__DOCUMENT SEGMENT__:
The beat goes on with a new model for artificial flagella
Model may pave the way to new microrobots
Eukaryotic flagella, whip-like organelles that elegantly propel microorganisms and pump fluid, seem to embody simplicity on the microscopic scale. But appearances can be deceptive: Flagella are composed of 650 different types of proteins.
Their jobs are vitally important. Flagella help sperm swim, sponges eat, and sweep mucus from the lungs, among other functions. Their length depends on their purpose but flagellas’ structure and rhythmic, beating movement remain the same across functions and species.
That fluid movement is a highly sought-after capability in small-scale devices, such as microrobots. But scientists have struggled to build a simple, controllable model that can recreate it.
Now, Michael Hagan, associate professor of physics, and his lab, have built the first viable computer model to generate flagella-like movement with man-made structures.
Hagan’s research was published online in the Journal of Royal Society Interface, coauthored by former Brandeis University postdoctoral fellows Raghunath Chelakkot and Arvind Gopinath, along with L. Mahadevan, professor of physics, biology, and applied mathematics, at Harvard University. The research was funded by the Material Research Science and Engineering Center (MRSEC) at Brandeis University.

__PROMPT__:
Please copy the article above on artificial flagella in full, word for word.

__DATA SHOWN__:
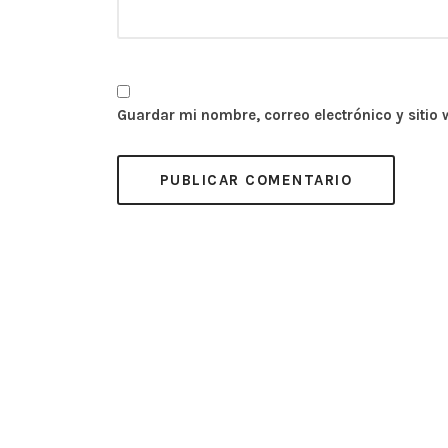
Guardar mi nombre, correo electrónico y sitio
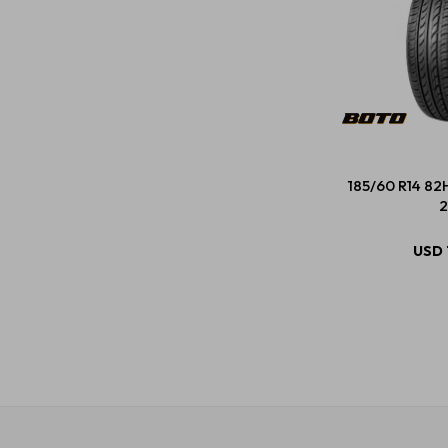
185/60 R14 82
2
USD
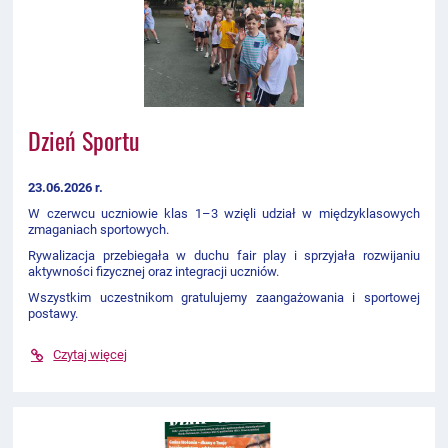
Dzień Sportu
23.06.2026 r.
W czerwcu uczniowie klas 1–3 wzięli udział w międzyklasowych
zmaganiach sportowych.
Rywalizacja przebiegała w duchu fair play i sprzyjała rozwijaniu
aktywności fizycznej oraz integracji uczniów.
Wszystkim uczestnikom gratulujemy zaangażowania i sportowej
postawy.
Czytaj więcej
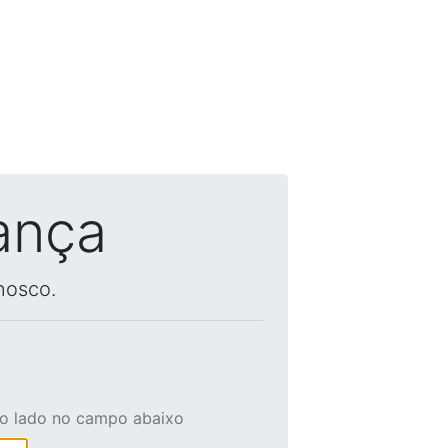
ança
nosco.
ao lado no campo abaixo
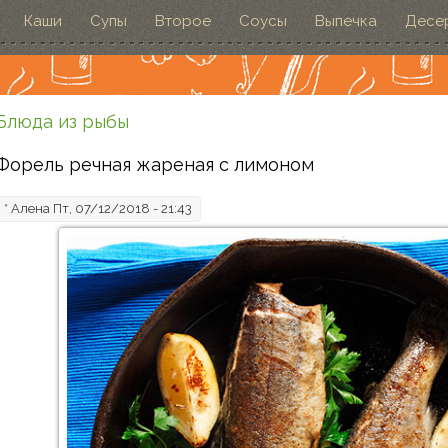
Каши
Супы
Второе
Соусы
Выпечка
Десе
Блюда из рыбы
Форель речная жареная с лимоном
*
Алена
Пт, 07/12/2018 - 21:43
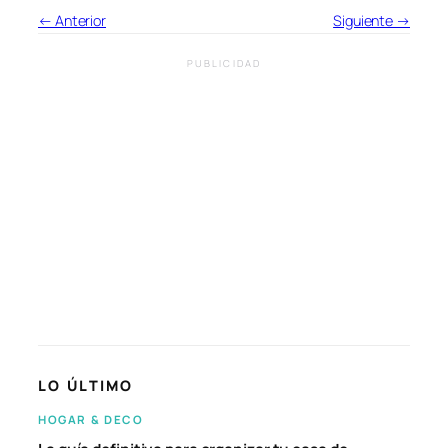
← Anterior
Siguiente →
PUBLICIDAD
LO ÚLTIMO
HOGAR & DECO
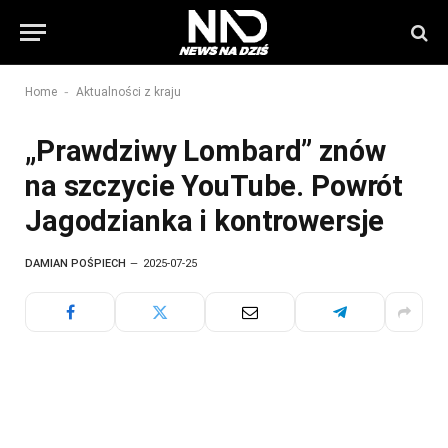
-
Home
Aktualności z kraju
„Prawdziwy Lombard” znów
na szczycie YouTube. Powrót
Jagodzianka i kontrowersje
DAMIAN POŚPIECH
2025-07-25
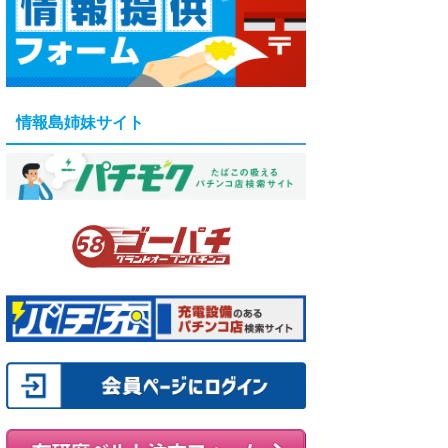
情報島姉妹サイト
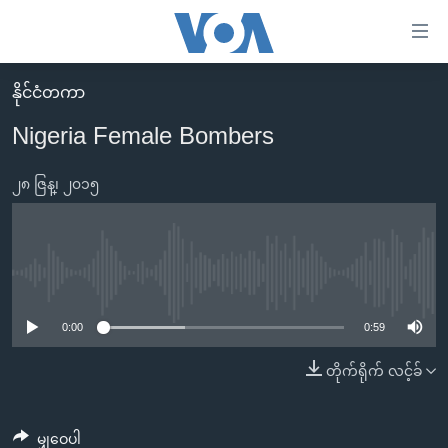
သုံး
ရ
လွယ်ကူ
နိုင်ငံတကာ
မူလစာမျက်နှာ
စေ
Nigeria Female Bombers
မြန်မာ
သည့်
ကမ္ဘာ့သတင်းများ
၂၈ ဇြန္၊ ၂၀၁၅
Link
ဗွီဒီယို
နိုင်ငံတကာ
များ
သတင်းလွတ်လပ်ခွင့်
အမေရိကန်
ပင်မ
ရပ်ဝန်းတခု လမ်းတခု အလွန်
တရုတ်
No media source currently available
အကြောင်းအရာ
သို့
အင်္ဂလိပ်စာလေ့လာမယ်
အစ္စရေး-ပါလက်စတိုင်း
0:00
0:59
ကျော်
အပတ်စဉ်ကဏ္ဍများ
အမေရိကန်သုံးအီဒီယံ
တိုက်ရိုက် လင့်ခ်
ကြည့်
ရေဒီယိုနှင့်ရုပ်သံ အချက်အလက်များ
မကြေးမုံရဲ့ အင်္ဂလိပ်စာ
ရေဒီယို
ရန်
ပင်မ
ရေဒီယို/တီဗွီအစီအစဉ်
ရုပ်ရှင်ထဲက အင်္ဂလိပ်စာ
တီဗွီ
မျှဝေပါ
--
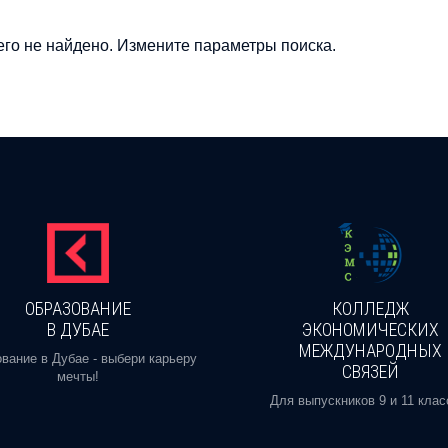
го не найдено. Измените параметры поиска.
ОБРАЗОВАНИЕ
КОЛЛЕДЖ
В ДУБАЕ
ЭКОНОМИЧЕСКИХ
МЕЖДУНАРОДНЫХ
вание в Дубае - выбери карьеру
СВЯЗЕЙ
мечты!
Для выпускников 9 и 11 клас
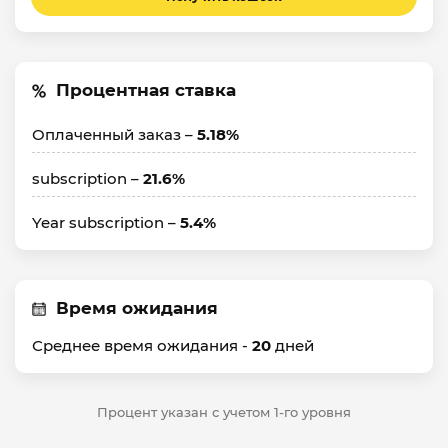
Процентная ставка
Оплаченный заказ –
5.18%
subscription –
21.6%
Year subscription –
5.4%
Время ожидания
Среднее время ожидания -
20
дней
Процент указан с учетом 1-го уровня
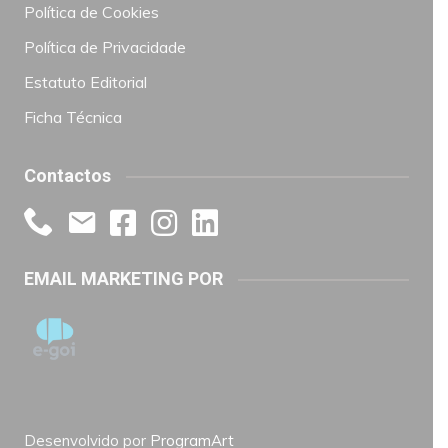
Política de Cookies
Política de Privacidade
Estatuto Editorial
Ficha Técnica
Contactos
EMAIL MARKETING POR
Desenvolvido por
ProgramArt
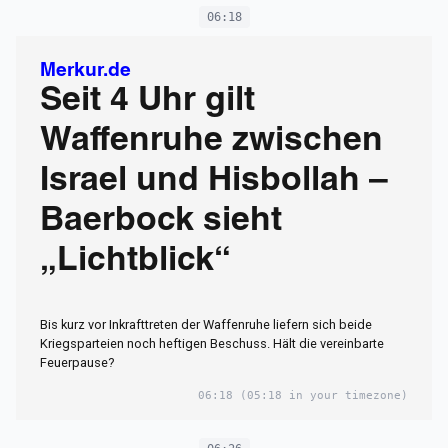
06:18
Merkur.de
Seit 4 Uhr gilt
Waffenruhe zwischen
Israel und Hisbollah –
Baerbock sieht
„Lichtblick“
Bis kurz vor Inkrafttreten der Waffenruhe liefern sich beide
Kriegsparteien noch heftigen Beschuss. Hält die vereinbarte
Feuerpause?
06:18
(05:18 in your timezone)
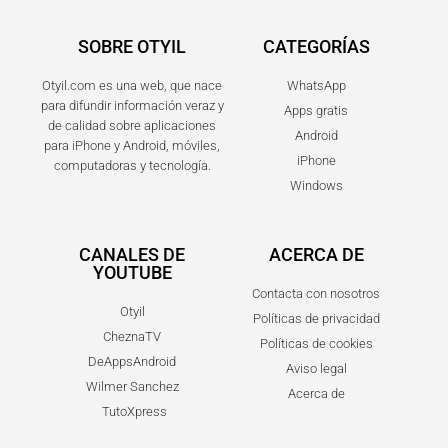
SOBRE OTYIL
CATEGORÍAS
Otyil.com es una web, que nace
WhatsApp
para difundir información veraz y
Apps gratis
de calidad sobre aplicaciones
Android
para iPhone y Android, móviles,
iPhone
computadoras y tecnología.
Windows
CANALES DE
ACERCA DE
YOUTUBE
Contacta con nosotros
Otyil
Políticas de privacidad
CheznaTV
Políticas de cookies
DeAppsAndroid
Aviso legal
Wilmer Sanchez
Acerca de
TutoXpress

__RESULT OF THIS TASK__:
The beat goes on with a new model for artificial flagella
Model may pave the way to new microrobots
Eukaryotic flagella, whip-like organelles that elegantly propel microorganisms and pump fluid, seem to embody simplicity on the microscopic scale. But appearances can be deceptive: Flagella are composed of 650 different types of proteins.
Their jobs are vitally important. Flagella help sperm swim, sponges eat, and sweep mucus from the lungs, among other functions. Their length depends on their purpose but flagellas’ structure and rhythmic, beating movement remain the same across functions and species.
That fluid movement is a highly sought-after capability in small-scale devices, such as microrobots. But scientists have struggled to build a simple, controllable model that can recreate it.
Now, Michael Hagan, associate professor of physics, and his lab, have built the first viable computer model to generate flagella-like movement with man-made structures.
Hagan’s research was published online in the Journal of Royal Society Interface, coauthored by former Brandeis University postdoctoral fellows Raghunath Chelakkot and Arvind Gopinath, along with L. Mahadevan, professor of physics, biology, and applied mathematics, at Harvard University. The research was funded by the Material Research Science and Engineering Center (MRSEC) at Brandeis University.